Upsurge in mumps cases in 2008
Since the beginning of 2008 there has been an increase in mumps cases notified to the HPSC, with nearly a thousand cases reported by mid-November. Most cases are teenagers and young adults (15-24 year age group) with smaller numbers occurring among younger and older individuals.
Many outbreaks are reported in colleges, universities as well as in the general community.
Why is this increase occurring?
From the data available to HPSC it appears that the majority of mumps cases are either unvaccinated or only partially vaccinated (only received one dose of MMR). Full vaccination requires two doses of MMR.
Why are we not seeing as many cases in the very young and older individuals?
The lower incidence of disease in younger children is most likely related to better immunity among this group because these children are more likely to have received two doses of MMR in recent years. Older individuals are more likely to have immunity as a result of infection when they were children.
How effective is the vaccine?
Outbreak based studies have demonstrated that the two doses of the MMR vaccine will protect between 80%-95% of individuals against mumps. During outbreak periods some cases are expected among vaccinated individuals because not all individuals will have protective immunity.
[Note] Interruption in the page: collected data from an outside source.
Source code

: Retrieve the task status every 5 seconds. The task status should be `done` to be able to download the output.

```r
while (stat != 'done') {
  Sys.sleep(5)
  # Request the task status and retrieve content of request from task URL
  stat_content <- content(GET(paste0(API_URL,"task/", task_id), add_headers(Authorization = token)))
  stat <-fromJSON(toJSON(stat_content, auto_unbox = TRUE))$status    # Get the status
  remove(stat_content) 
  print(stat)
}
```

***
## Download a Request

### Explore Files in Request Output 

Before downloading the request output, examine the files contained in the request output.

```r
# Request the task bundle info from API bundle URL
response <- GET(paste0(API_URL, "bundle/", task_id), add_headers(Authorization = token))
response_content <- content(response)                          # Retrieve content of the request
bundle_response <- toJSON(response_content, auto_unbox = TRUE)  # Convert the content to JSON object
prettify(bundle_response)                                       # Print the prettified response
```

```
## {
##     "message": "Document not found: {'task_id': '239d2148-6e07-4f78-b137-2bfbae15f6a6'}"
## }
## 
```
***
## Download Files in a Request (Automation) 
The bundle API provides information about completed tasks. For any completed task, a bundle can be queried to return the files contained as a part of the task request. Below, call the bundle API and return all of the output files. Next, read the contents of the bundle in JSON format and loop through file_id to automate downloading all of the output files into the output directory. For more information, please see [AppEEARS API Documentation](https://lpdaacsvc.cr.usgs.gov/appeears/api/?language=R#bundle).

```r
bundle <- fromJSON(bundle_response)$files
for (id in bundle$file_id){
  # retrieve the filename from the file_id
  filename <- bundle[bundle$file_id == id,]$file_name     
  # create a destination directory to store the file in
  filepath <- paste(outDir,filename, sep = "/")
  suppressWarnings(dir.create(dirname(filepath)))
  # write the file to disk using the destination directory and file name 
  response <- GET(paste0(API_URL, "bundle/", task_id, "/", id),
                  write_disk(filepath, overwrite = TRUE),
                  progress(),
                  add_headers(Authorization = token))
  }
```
Without vaccination more cases would occur.
What can be done to prevent mumps?
The best way to prevent mumps for individuals who are not immune is by getting the MMR vaccine.
In the childhood immunization schedule MMR is already routinely given to children after 12 months of age and at 4-5 years of age.
Children who are older than 5 years of age and have not already been vaccinated through the school programme or by their GP and young adults (particularly those < 25 years of age) who have not received 2 doses of MMR should be vaccinated by contacting their GP.
Individuals who don’t know how many doses of MMR they have received
Many individuals do not know what vaccines they had in childhood - in which case it is recommended that young adults and teenagers who have missed out on the school programme should receive at least one dose of the MMR vaccine to protect against the disease.
Where can people get the MMR vaccine?
GPs are provided with the MMR vaccine from the National Immunisation Office. Payments for vaccine administration (but not the vaccine) may apply for some individuals.